推しの表情差分が増えるのは大変よろしいけど、今回のは流石に罪悪感が。
「僕が、どれだけあの後思い悩んだと思って……!!」
「いやマジでごめんほんとごめん。本気で謝る申し訳ない。……そうだったなアンタ様はクソ真面目だから、女の私からあんなこと言われりゃそりゃ深々と考え込むに違いない。私みたいなちゃらんぽらんの言うことなんざ、話半分に聞けっていつも言ってるのにな」
思いの外死にかけた時の私のやらかし具合が酷いと溜息を吐く、何故あの時咄嗟に推しという言葉が出てこなかったのか。
「まあ、そういうわけなんであの時私が言ったことはただの戯言ってことで。……それにしてもアンタ様本当にクソ真面目というかなんというか。普通にこう言ってもらって構わないしそっちのがわかりやすかったよ、なんだよお前らしくもない、私なんかに気ぃ使いやがって。普通にさ『誰がお前なんかと、死んでもごめんだ』でいいんだよ」
私が命の恩人みたいな感じになっちゃったのでその恩に報いなければとでも思ったのだろう、この推しは。
あるいは、腹の傷のことを自分の力不足のせいだと悔いて責任を取らねばとでも思ったか。
本当にバカ、馬鹿というか愚かわいい。
そこまで自分を犠牲にすんなや、もっと自分本位に生きやがれ。
こんなのを大事に扱う必要なんざないのだ、というか思う存分ぞんざいに扱って欲しい。
ゴミを見るような目で見てもらって構わない、そういう表情差分も割と好きだ。
なんて思って推しの顔を見上げる、推しはわなわなと震え始めた。
「ふざ、ふざけるな……!! 戯言だと、あんな、あんな死にかけの状態で言われた言葉を戯言だと思うわけがないだろう!!」
「うんうんそうね、だからめっちゃごめんて思ってる。多分ね、私、アンタ様どころか私が自分で思っているよりもずっとずっとちゃらんぽらんのクソ女なんだと思う」
何度謝ればいいんだろうかと思いつつ、もう一回謝った。
推しは怒りで顔を真っ赤にさせた、推しの表情差分が増えた喜びと同じくらいの罪悪感。
「ごめんってば、ほんとごめん。もう二度とあんな戯言言わないから許してくれ」
「……もういい、それはもういい、よくわかった。お前が僕のことをなんとも思っていないことは、はっきりわかった」
青みのある紫がこちらを見据える、それを見てこれはしばらく許してくれないな、なんなら死ぬまでネチネチ言われる奴だな、とゲンナリした。

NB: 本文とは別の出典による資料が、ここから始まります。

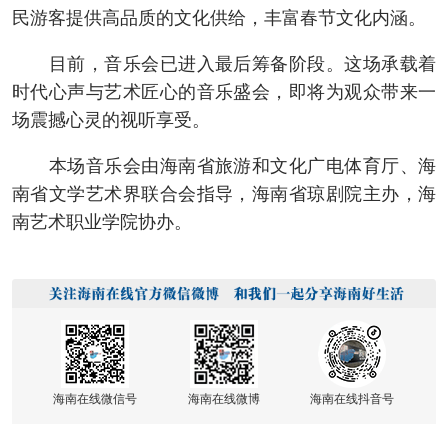
民游客提供高品质的文化供给，丰富春节文化内涵。
目前，音乐会已进入最后筹备阶段。这场承载着
时代心声与艺术匠心的音乐盛会，即将为观众带来一
场震撼心灵的视听享受。
本场音乐会由海南省旅游和文化广电体育厅、海
南省文学艺术界联合会指导，海南省琼剧院主办，海
南艺术职业学院协办。
海南在线微信号
海南在线微博
海南在线抖音号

何故あの時の私は推しというシンプルな言葉を口にすることができなかったのだろうか。
それには深く反省するしかないが、推しの言葉に一部誤りがあったので、そこは訂正しておくことにした。
「なんとも思ってないってほどじゃないよ。恋愛的に好きじゃないってだけで。普通に強くてかっこいいと思ってるし」
「もういい一度黙れ、逆にこちらが惨めだ」
黙れと言われたのでお口にジッパー、それにしても惨めってどういう意味だろうか。
戯言をそうとは思わず散々悩まされたことを惨めと言っているのであれば、それはそうかもしれないとは思うが。
「お前にその気が一切ないのはよくわかった。その上で、その上で、だ」
なんだろうか、一体どんな説教言葉がこの推しの口から発せられるのだろうかと軽く身構える。

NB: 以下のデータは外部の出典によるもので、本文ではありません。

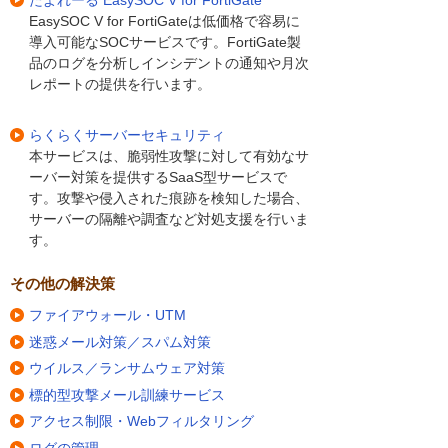
EasySOC V for FortiGateは低価格で容易に
導入可能なSOCサービスです。FortiGate製
品のログを分析しインシデントの通知や月次
レポートの提供を行います。
らくらくサーバーセキュリティ
本サービスは、脆弱性攻撃に対して有効なサ
ーバー対策を提供するSaaS型サービスで
す。攻撃や侵入された痕跡を検知した場合、
サーバーの隔離や調査など対処支援を行いま
す。
その他の解決策
ファイアウォール・UTM
迷惑メール対策／スパム対策
ウイルス／ランサムウェア対策
標的型攻撃メール訓練サービス
アクセス制限・Webフィルタリング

「その上で、お前が僕に一切そういう感情を一切抱いていないことは承知の上で言うぞ」
だから何、大嫌いとか気色が悪いとかそういう類の言葉が出てくるんだろうか。
気色悪いはそれはそうとしか言いようはないので一つも反論できない。
大嫌いと言われると多少傷付くが、けれどもそう言われて当然みたいな言動をこちらがしっぱなしなので仕方がない。
さて、どんな罵詈雑言が飛び出すんだと待ち構えている私に、推しが覚悟を決めたような顔をして口を開く。
「僕は、お前のことを愛している」
何やら変な言葉が飛び出してきやがった。